▸ **Written request**: Print the material unchanged, from its first line down through the line containing "scientific name: Acaena novae-zelandiae", with both of those lines included.

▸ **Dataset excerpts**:

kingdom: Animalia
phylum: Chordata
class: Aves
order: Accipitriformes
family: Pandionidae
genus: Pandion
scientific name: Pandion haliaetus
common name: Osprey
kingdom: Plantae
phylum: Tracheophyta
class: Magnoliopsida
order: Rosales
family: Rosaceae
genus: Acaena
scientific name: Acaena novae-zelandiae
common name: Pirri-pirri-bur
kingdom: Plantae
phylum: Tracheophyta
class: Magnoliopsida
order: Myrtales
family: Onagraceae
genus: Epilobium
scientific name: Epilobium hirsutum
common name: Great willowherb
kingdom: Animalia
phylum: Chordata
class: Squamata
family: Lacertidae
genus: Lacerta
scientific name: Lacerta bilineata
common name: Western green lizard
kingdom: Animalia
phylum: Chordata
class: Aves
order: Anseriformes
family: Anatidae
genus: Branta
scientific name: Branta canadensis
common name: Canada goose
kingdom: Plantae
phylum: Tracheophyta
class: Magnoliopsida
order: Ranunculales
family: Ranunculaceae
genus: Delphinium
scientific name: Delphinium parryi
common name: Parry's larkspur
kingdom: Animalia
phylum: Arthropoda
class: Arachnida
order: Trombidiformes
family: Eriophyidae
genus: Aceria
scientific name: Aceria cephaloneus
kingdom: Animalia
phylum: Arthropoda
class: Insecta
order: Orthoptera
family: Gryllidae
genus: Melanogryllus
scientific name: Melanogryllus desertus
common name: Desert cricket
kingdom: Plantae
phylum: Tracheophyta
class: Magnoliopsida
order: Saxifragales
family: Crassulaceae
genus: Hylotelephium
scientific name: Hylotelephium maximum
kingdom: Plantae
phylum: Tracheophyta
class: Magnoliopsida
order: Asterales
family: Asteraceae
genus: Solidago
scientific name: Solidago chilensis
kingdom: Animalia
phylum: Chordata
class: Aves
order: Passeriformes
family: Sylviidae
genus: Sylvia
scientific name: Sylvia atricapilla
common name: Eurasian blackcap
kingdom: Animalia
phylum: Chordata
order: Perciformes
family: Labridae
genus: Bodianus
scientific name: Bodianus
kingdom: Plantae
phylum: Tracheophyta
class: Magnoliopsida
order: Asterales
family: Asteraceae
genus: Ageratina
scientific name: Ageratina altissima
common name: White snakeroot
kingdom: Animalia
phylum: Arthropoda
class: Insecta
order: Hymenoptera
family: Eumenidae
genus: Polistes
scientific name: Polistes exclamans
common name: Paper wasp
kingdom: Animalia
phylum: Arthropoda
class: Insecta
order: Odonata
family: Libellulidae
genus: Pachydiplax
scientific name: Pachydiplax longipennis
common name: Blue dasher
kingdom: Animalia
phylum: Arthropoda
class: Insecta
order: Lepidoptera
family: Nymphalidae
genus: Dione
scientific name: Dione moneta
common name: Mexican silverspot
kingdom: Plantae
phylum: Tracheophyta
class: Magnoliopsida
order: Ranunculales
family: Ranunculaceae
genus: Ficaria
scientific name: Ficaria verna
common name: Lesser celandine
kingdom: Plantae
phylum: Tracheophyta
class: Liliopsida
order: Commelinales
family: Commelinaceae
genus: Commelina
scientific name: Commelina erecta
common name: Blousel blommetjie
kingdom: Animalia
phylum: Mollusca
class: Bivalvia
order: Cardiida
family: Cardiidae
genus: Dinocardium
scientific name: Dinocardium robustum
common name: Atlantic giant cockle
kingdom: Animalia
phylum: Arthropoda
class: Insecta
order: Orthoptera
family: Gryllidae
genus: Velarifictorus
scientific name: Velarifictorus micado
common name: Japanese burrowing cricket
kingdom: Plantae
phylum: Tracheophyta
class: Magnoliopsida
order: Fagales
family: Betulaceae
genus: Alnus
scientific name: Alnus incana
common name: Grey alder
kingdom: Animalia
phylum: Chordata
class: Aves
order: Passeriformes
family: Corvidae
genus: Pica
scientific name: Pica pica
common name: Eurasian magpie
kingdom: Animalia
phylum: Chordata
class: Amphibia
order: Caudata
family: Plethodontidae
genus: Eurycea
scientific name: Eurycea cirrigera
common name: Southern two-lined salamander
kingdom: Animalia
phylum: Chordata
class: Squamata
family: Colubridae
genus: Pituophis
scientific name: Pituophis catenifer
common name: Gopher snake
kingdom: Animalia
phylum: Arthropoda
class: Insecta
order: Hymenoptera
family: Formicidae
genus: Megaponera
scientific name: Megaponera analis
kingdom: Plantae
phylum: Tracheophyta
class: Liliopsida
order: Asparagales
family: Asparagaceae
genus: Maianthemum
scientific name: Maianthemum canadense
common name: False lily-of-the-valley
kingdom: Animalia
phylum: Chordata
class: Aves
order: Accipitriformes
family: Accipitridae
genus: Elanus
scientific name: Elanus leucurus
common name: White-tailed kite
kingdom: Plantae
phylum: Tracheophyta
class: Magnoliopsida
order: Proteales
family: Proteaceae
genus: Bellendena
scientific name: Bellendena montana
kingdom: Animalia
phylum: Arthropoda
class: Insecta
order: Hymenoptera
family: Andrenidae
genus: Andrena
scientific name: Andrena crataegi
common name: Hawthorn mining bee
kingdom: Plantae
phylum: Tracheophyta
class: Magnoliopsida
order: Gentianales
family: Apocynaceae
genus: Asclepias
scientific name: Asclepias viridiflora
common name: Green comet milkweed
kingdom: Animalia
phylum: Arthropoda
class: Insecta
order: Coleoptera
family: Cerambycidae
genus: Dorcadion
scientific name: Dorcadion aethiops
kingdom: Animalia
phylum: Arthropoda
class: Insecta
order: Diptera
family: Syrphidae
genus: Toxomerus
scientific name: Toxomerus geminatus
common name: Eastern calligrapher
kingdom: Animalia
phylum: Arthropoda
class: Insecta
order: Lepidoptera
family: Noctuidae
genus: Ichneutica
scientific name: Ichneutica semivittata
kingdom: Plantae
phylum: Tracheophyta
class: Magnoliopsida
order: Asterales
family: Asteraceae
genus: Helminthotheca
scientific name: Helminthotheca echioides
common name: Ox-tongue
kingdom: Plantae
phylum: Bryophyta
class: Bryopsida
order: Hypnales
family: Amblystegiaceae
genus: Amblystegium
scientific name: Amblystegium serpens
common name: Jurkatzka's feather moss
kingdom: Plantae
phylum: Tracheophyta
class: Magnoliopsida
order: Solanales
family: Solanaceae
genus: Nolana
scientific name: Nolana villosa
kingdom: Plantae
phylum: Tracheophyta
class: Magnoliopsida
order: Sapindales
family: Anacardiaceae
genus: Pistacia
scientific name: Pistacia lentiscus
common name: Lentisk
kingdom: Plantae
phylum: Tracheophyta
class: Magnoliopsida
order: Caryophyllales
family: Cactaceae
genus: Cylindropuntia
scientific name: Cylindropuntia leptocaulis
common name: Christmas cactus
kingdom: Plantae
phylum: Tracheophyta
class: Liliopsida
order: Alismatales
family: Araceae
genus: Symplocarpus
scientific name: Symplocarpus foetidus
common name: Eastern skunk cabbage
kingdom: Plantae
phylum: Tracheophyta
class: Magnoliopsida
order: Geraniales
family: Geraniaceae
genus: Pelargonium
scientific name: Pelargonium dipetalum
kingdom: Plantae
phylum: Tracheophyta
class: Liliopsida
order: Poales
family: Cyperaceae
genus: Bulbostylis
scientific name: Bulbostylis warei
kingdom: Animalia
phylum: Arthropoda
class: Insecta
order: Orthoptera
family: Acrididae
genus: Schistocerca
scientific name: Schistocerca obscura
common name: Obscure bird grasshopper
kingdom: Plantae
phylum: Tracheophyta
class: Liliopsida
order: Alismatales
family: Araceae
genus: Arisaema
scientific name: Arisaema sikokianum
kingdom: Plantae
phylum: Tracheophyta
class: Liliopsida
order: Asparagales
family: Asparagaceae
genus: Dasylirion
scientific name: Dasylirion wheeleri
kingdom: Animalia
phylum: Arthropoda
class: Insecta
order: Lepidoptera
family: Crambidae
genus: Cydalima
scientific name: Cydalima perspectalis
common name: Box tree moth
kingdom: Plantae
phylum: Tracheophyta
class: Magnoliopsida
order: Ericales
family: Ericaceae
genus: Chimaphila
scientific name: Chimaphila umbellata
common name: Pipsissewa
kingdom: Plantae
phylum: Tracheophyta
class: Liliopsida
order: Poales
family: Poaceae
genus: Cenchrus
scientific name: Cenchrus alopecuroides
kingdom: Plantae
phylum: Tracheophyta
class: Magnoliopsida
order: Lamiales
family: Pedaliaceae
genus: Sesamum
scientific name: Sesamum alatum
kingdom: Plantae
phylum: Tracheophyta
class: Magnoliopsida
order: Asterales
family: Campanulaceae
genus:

▸ **Full output**:
kingdom: Animalia
phylum: Chordata
class: Aves
order: Accipitriformes
family: Pandionidae
genus: Pandion
scientific name: Pandion haliaetus
common name: Osprey
kingdom: Plantae
phylum: Tracheophyta
class: Magnoliopsida
order: Rosales
family: Rosaceae
genus: Acaena
scientific name: Acaena novae-zelandiae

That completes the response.